All reviews of published articles are made public. This includes manuscript files, peer review comments, author rebuttals and revised materials. Note: This was optional for articles submitted before 13 February 2023.
Peer reviewers are encouraged (but not required) to provide their names to the authors when submitting their peer review. If they agree to provide their name, then their personal profile page will reflect a public acknowledgment that they performed a review (even if the article is rejected). If the article is accepted, then reviewers who provided their name will be associated with the article itself.
The paper may be accepted.
[# PeerJ Staff Note - this decision was reviewed and approved by Jyotismita Chaki, a PeerJ Section Editor covering this Section #]
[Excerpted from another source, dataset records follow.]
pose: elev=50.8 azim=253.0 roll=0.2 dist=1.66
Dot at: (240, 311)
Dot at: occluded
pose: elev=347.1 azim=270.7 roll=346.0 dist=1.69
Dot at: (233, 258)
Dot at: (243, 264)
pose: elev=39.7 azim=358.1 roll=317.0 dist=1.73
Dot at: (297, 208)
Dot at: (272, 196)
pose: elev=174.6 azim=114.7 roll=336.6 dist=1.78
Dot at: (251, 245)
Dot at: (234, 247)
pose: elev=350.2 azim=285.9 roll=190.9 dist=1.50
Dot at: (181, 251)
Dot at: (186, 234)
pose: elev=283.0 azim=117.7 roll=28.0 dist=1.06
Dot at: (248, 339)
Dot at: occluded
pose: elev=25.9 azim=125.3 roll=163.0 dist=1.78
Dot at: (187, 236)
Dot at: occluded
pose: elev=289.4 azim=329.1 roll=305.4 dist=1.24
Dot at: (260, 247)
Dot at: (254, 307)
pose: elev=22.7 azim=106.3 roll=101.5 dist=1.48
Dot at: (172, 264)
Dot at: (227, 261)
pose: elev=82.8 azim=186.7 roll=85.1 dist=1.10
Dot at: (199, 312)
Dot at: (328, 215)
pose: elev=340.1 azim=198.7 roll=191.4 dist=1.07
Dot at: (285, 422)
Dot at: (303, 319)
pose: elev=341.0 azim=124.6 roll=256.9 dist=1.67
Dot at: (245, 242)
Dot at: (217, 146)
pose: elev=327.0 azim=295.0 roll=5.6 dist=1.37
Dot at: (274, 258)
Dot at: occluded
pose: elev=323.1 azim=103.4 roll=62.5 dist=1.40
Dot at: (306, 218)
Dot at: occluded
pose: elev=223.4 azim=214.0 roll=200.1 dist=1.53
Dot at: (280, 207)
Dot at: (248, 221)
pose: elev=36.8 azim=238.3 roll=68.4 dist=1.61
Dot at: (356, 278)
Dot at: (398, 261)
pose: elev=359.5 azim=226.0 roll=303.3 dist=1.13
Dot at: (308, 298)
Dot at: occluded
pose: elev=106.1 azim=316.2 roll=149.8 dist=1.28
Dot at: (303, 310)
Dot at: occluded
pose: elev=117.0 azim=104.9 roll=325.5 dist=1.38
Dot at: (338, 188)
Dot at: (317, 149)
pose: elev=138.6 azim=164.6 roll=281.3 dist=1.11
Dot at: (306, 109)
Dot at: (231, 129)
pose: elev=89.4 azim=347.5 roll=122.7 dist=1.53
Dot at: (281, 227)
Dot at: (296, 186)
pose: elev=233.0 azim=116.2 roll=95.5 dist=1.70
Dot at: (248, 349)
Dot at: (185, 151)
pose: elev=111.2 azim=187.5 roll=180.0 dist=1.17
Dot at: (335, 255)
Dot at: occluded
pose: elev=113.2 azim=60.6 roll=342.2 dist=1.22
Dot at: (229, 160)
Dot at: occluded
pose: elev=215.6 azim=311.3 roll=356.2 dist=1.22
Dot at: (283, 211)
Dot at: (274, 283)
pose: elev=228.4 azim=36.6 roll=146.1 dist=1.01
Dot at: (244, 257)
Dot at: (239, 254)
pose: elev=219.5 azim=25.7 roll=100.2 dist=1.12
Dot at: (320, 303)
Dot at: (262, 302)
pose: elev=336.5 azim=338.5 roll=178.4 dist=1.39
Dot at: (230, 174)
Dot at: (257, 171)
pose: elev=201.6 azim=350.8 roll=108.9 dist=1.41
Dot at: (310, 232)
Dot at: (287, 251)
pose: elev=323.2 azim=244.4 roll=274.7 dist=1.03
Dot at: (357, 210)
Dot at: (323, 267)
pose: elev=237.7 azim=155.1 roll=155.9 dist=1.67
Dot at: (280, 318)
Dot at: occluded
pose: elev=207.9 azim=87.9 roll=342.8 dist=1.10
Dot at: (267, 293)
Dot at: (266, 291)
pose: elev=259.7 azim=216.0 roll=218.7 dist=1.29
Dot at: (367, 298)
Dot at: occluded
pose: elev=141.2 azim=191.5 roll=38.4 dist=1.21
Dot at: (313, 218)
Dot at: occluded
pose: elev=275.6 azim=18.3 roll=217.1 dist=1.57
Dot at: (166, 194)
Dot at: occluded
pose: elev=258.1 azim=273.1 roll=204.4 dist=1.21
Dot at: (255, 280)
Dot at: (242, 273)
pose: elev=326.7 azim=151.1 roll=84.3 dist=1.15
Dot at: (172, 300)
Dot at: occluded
The manuscript is generally well-written and clear. The authors have substantially improved the reporting compared to the earlier version: the methodology is now more clearly described (e.g., the use of uniformly sampled frames for the 3D-CNN), the ethical considerations are explicitly discussed, and limitations regarding dialectal and gender bias in the dataset are acknowledged. Figures are of adequate quality, and references that were previously misformatted have been corrected.
The introduction and literature review position the work within the broader field of sentiment analysis, highlighting the existing gap in resources for Urdu. However, the claim of methodological novelty remains overstated. The paper primarily reuses established techniques (CNN + FastText, MFCC/prosodic features, 3D-CNN, fusion strategies) rather than introducing fundamentally new models. The main novelty lies in the dataset contribution rather than the modeling framework. This distinction should be made clearer.
The authors’ creation of the MMSA-Urdu dataset is a significant contribution, as it addresses the scarcity of multi-modal resources for Urdu.
The methodology is described with enough detail to be reproducible, and the revisions clarify ambiguities from the earlier version (e.g., video vs. frames). Evaluation has been strengthened with 5-fold cross-validation and additional performance metrics (precision, recall, F1), which were missing before. Ethical considerations regarding dataset collection are now explicitly addressed.
However, for baseline comparisons, it is not always clear whether competing models were retrained under the same conditions or whether results are drawn directly from prior publications. The authors restrict themselves to MFCC, pitch, loudness, and intensity. While justified as standard practice, the lack of exploration of alternative audio features is a limitation. Finally, although dataset biases are acknowledged, no steps are taken to mitigate them, either in modeling or evaluation.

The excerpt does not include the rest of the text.